We study the constrained variant of the \emph{multi-armed bandit} (MAB) problem, in which the learner aims not only at minimizing the total loss incurred during the learning dynamic, but also at controlling the violation of multiple \emph{unknown} constraints, under both \emph{full} and \emph{bandit feedback}. We consider a non-stationary environment that subsumes both stochastic and adversarial models and where, at each round, both losses and constraints are drawn from distributions that may change arbitrarily over time. In such a setting, it is provably not possible to guarantee both sublinear regret and sublinear violation. Accordingly, prior work has mainly focused either on settings with stochastic constraints or on relaxing the benchmark with fully adversarial constraints (\emph{e.g.}, via competitive ratios with respect to the optimum). We provide the first algorithms that achieve optimal rates of regret and \emph{positive} constraint violation when the constraints are stochastic while the losses may vary arbitrarily, and that simultaneously yield guarantees that degrade smoothly with the degree of adversariality of the constraints. Specifically, under \emph{full feedback} we propose an algorithm attaining $\widetilde{\mathcal{O}}(\sqrt{T}+C)$ regret and $\widetilde{\mathcal{O}}(\sqrt{T}+C)$ {positive} violation, where $C$ quantifies the amount of non-stationarity in the constraints. We then show how to extend these guarantees when only bandit feedback is available for the losses. Finally, when \emph{bandit feedback} is available for the constraints, we design an algorithm achieving $\widetilde{\mathcal{O}}(\sqrt{T}+C)$ {positive} violation and $\widetilde{\mathcal{O}}(\sqrt{T}+C\sqrt{T})$ regret.
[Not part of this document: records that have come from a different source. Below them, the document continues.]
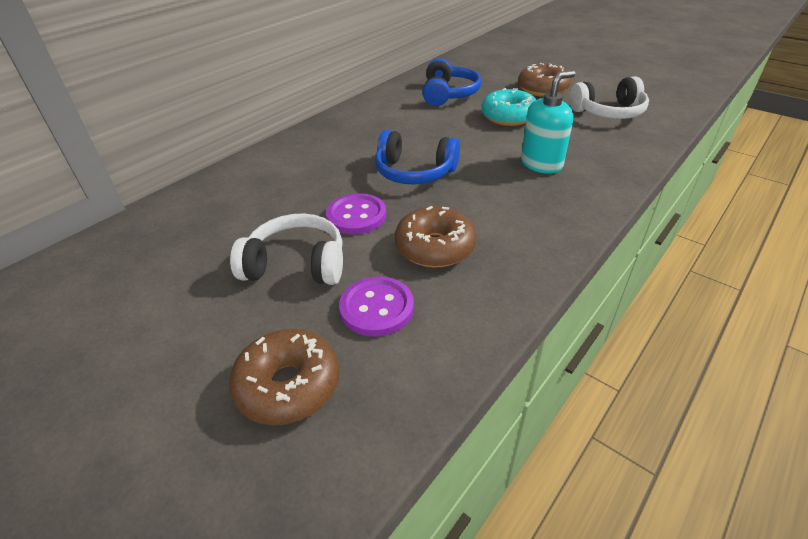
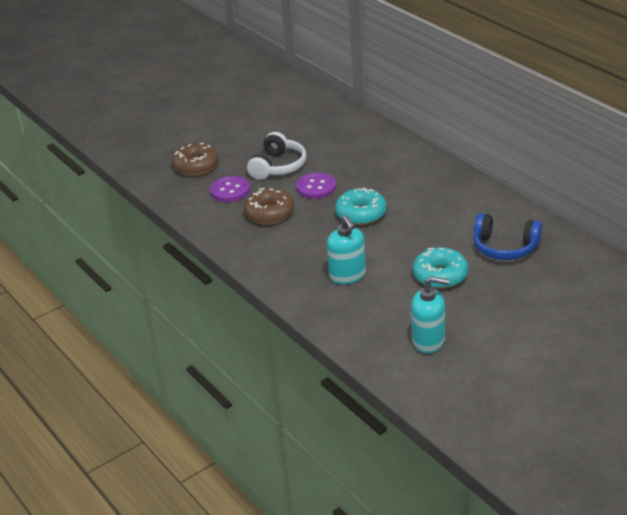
camera: 105 degrees right, 5 degrees down
blue headphones [375,130,460,184] -> turquoise donut [335,188,386,225]
brown donut [518,63,571,97] -> none
white headphones [569,76,649,119] -> turquoise soap dispenser [411,276,450,354]

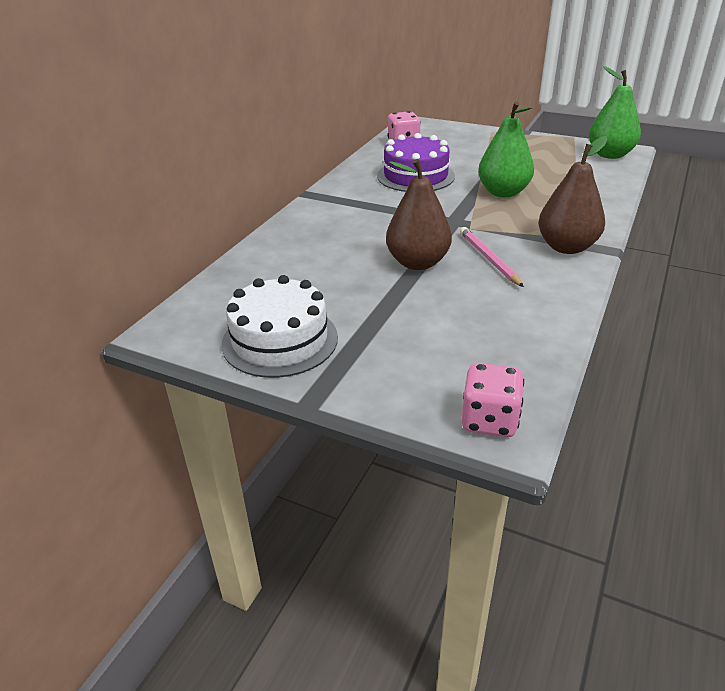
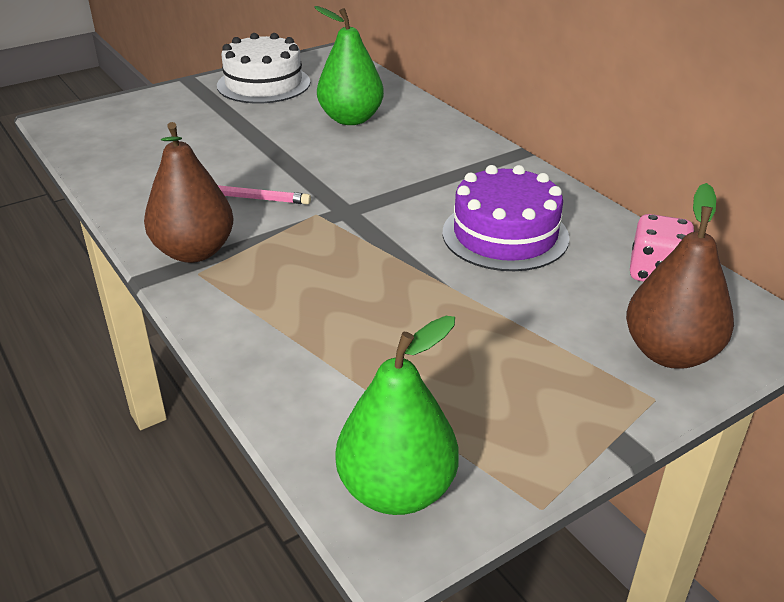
camera: 120 degrees right, 0 degrees up
brown pear [386,159,452,270] -> brown pear moved to [626,183,734,369]
pink dice [461,363,524,437] -> none
green pear [478,101,534,197] -> green pear moved to [314,6,384,125]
翻译：我们研究了\emph{多臂老虎机}（MAB）问题的约束变体，其中学习者的目标不仅在于最小化学习动态过程中产生的总损失，还在于在\emph{完全反馈}和\emph{老虎机反馈}两种情况下，控制对多个\emph{未知}约束的违反程度。我们考虑一个非平稳环境，该环境涵盖了随机和对抗模型，其中每轮次的损失和约束均从可能随时间任意变化的分布中抽取。在此类设置下，理论上无法同时保证次线性遗憾和次线性违反。因此，先前研究主要集中于具有随机约束的设置，或通过完全对抗性约束下的基准放松（\emph{例如}，相对于最优解的竞争比）来解决问题。我们提出了首批算法，这些算法在约束为随机性而损失可能任意变化时，实现了最优的遗憾率和\emph{正向}约束违反率，并且同时能保证其性能随约束对抗性程度的增加而平滑下降。具体而言，在\emph{完全反馈}下，我们提出一种算法，达到 $\widetilde{\mathcal{O}}(\sqrt{T}+C)$ 的遗憾和 $\widetilde{\mathcal{O}}(\sqrt{T}+C)$ 的{正向}违反，其中 $C$ 量化了约束中的非平稳性程度。随后，我们展示了当仅能获得损失的老虎机反馈时，如何扩展这些保证。最后，当约束可获得\emph{老虎机反馈}时，我们设计了一种算法，实现 $\widetilde{\mathcal{O}}(\sqrt{T}+C)$ 的{正向}违反和 $\widetilde{\mathcal{O}}(\sqrt{T}+C\sqrt{T})$ 的遗憾。